Auf Ewigkeit in deinem Gefängnis modernd, wirst du sehen wie ich wie Paian nach zehnjähriger Schlacht sogar der Aphrodite ihr Handgelenk heile, um so den Schatten von ihr zu nehmen, den du über sie legtest. Wie ich ihr dazu verhelfe vor all euch Zweiflern in unermesslicher Schönheit zu strahlen, sodass endlich Herzen die Welt regieren.

Wisse all das, wenn ich zu dir sage: Gib auf, Dämon, der Kampf gegen mich ist nicht zu gewinnen.

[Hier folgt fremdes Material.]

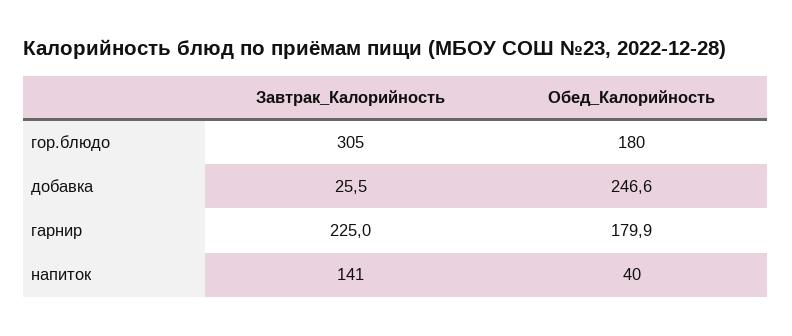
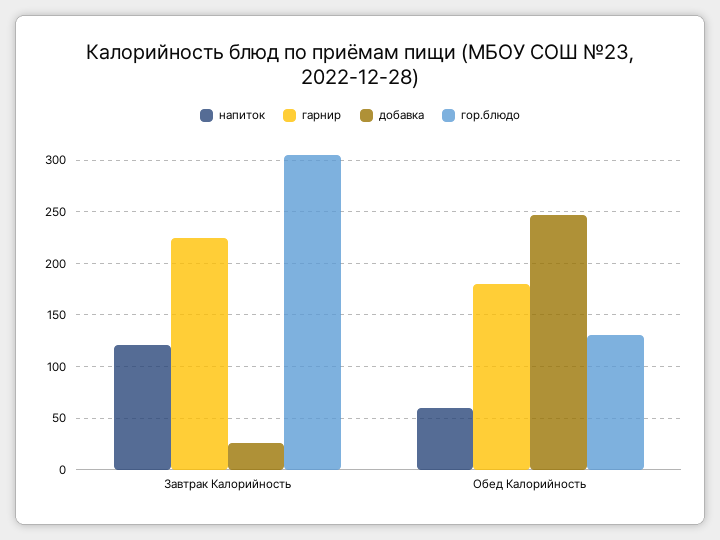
  {
    "гор.блюдо": {
      "Завтрак_Калорийность": 305,
-     "Обед_Калорийность": 180
+     "Обед_Калорийность": 130
    },
    "добавка": {
      "Завтрак_Калорийность": 25.5,
      "Обед_Калорийность": 246.6
    },
    "гарнир": {
      "Завтрак_Калорийность": 225,
      "Обед_Калорийность": 179.9
    },
    "напиток": {
-     "Завтрак_Калорийность": 141,
+     "Завтрак_Калорийность": 120,
-     "Обед_Калорийность": 40
+     "Обед_Калорийность": 60
    }
  }

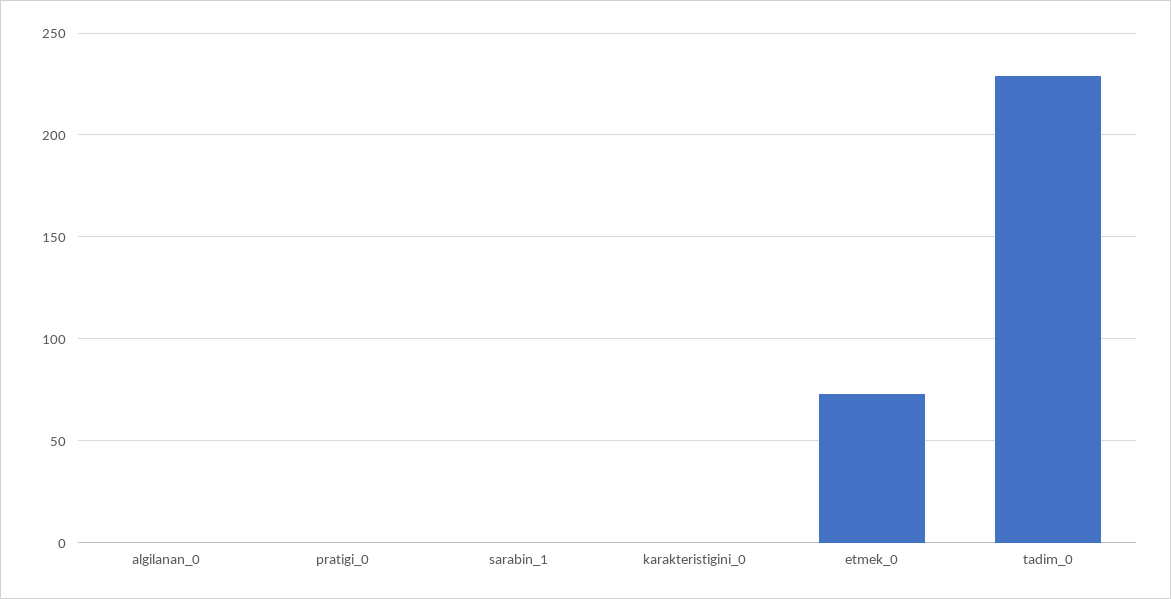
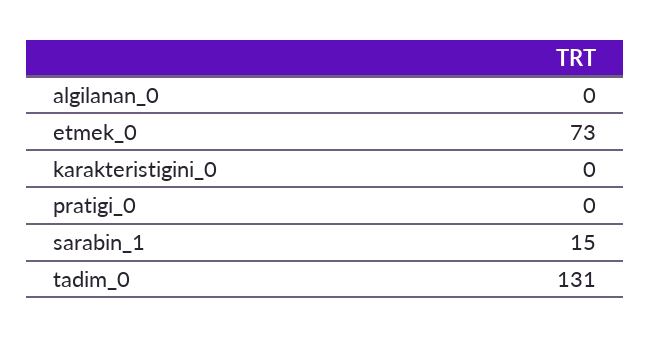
  {
    "algilanan_0": 0,
    "pratigi_0": 0,
-   "sarabin_1": 0,
+   "sarabin_1": 15,
    "karakteristigini_0": 0,
    "etmek_0": 73,
-   "tadim_0": 230
+   "tadim_0": 131
  }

Wir stehen immer wieder aufs neue vor einer Willenswahl: Lassen wir uns von schlechten Gefühlen unterkriegen oder besinnen wir uns wieder auf unsere eigene Stärke. Von Zeit zu Zeit wird der Kampf mit dem scheinbaren Chaos zu kämpfen sein — alle paar Monde kehrt er zurück — , dann sollten wir versuchen, einen Weg raus zu finden. Beizeiten kann das eine Reise sein, einmal das Gespräch mit einem Freund und dann wiederum das Ausreißen aus bekannten Mustern. (Ein erster und sofort durchführbarer Schritt, kann sein so etwas zu planen.) Manchmal kann es auch helfen, den Dämon zu verdrängen oder ihn schlicht zu ignorieren. Meist gilt es, auf irgendeine Weise ins Handeln zu kommen, sodass man wieder geerdet wird.